Her ne kadar bu sadece bir misafir odası olsa da içindeki mobilyalar basit değildi ve Mavi Rüzgar Kaynak Sarayının İç Saray öğrencilerine verdikleri odalarla karşılaştırıldıklarında bir çok kat daha lükstü.
Uzaysal Yüzükler varken doğal olarak onların açıp yerleştirmeleri gereken bagajları yoktu. Qin Wushang konuştu. "Bu Yun Che ve Xia Yuanba'nın Cennetsel Kılıç Villasına ilk gelişi. Bu nadir bir fırsat ve hala erken olduğundan neden Villanın etrafında dolaşmıyor ve Mavi Rüzgar İmparatorluğunun 1 numaralı yerinin ihtişamını tecrübe etmiyorsunuz."
"Olur." Yun Che ve Xia Yuanba aynı anda başlarıyla onayladılar.
Cang Yue hemen konuştu. "Bende geliyorum. 3 yıl önce bir kere daha gelmiştim ve hala bazı yerleri hatırlıyorum özelliklede Kılıç Yönetimi Terasını canlı bir şekilde hatırlıyorum. Yani sizi ben götürebilirim. Saray Şefi Qin siz etrafta yürüyüş yapmayacak mısınız?"
"Ben pas geçiyorum. Son birkaç yılda buraya birkaç kere geldim. O alayla dolu çirkin yüzleri bir kez daha görmek istemiyorum." Qin Wushang gülerek söyledi.
Cang Yue açıkça onun söylediği "alayla dolu çirkin yüzler" kelimelerinin neye hitap ettiğini açıkça biliyordu.
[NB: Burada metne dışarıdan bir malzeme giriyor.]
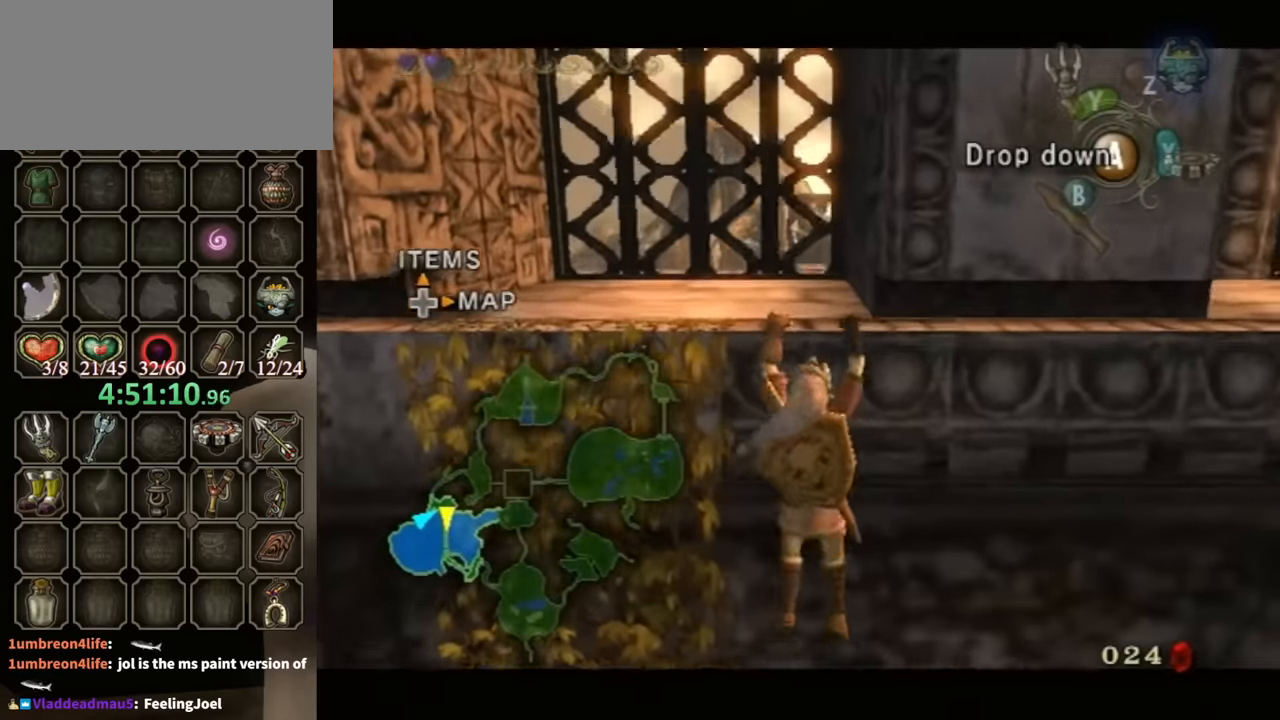
{"buttons": ["L1"], "left_stick": "right", "right_stick": "center", "events": []}
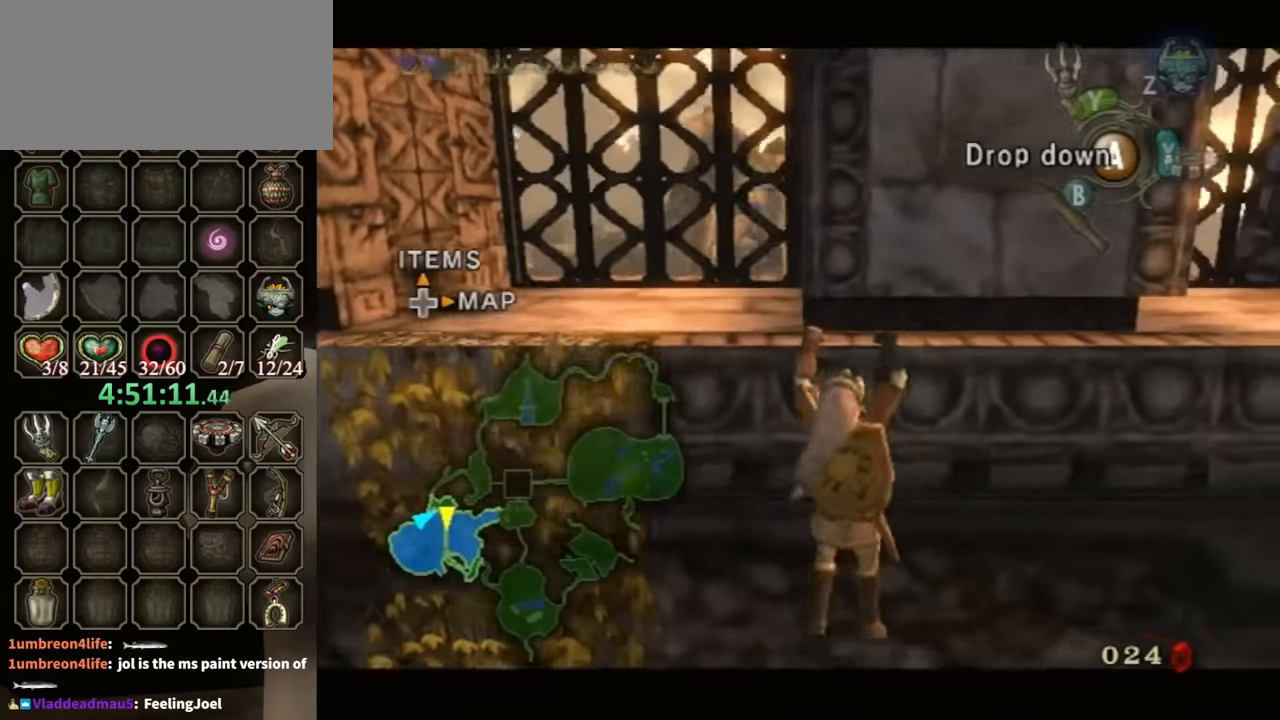
{"buttons": ["L1"], "left_stick": "right", "right_stick": "center", "events": []}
Onu teselli ederek konuştu. "Saray Şefi Qin merak etmeyin bu sefer Küçük Kardeş Yun kesinlikle hayal kırıklıklarımızı yok edip başımızı dik tutmamızı sağlayacak."
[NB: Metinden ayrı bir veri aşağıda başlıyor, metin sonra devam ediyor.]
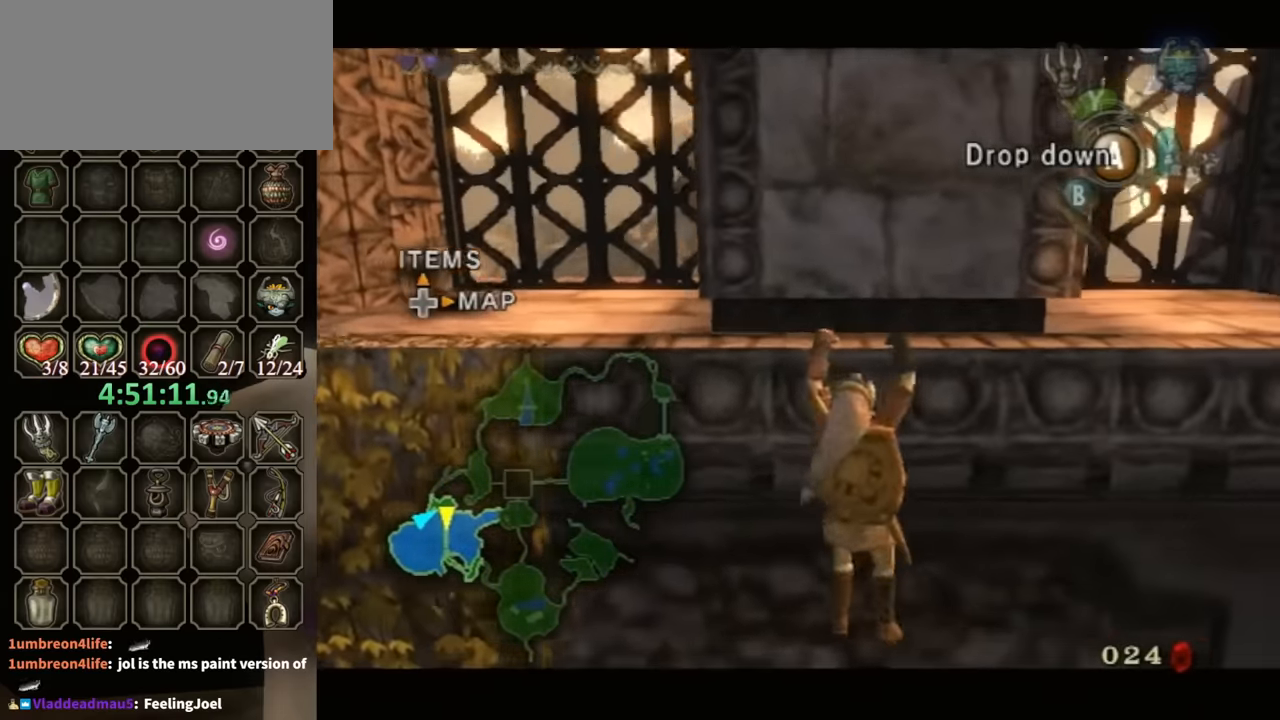
{"buttons": ["L1"], "left_stick": "right", "right_stick": "center", "events": []}
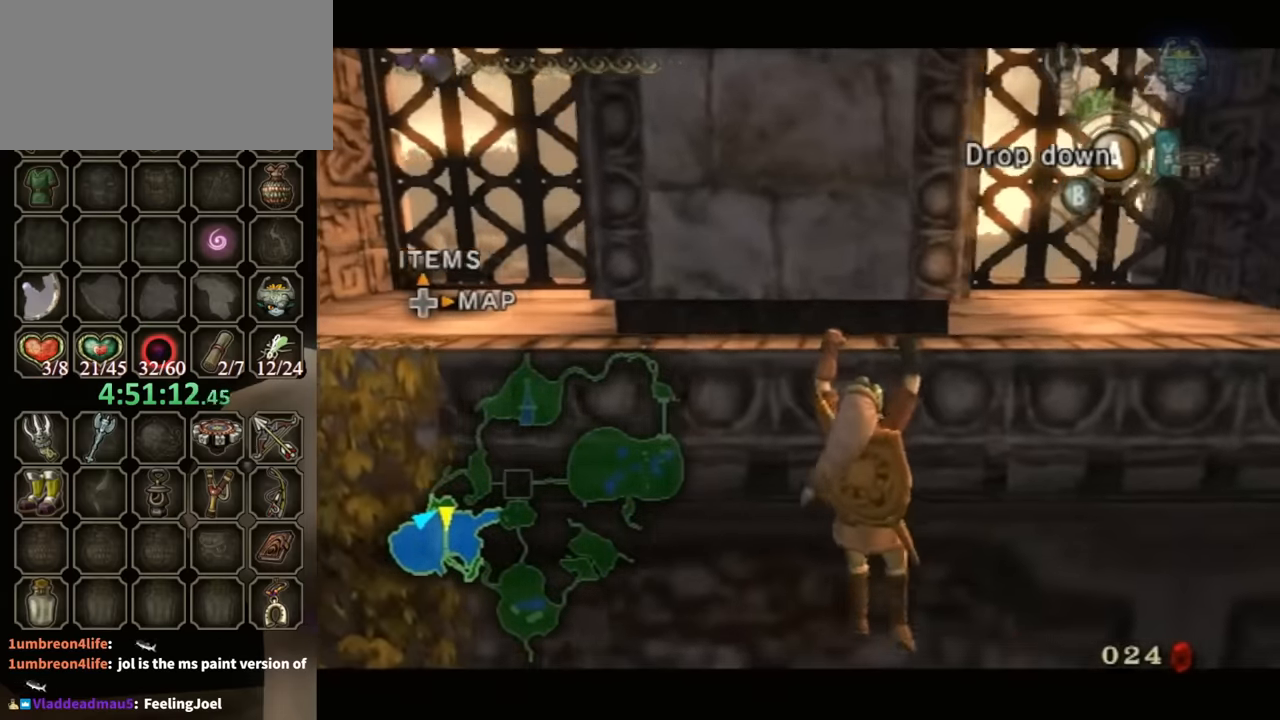
{"buttons": ["L1"], "left_stick": "right", "right_stick": "center", "events": []}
"Güzel." Qin Wushang gülümsedi ve başıyla onayladı. "Gidin hadi ben meditasyon yapmak için kendimi huzurlu hissetmeye başladım. Bu villa sonsuz kılıç özü yansıtıyor ve ne zaman buraya gelsem bundan faydalanıyorum."
Üçü avludan çıktığında çevreleri insan aktiviteleri ile dolmuştu. Konukların ikamet ettikleri yerler yoğundu ve çoğu bir birine yakındı. Sıralama Turnuvasının başlangıç günü yaklaştıkça doğal olarak buralar daha canlı oluyordu. Bir çok eski tanıdık durup birbirleriyle konuşuyordu. Birbirlerini tanımayan insanlar yine de gülümsüyor ve birbirlerine selam veriyorlardı...Bu Cennetsel Kılıç Villasında genellikle son derece gururlu ve saygın olan önde gelen kişiler genç yada yaşlı olmaları fark etmeksizin gururlarını geri çekerek mütevazi ve kibar oluyorlardı. Sonuçta kendi bölgelerinde her şeyi ellerinin tersiyle kontrol edebilen bireyler olsalar da burada etki bakımından en altta olabilirlerdi ve en iyi ihtimalle onlar sadece vasat kabul edilirlerdi. Kimse önlerinde yürüyen kişinin onları sadece 1-2 parmağıyla öldüremeyeceğinden kesinlikle emin değildi.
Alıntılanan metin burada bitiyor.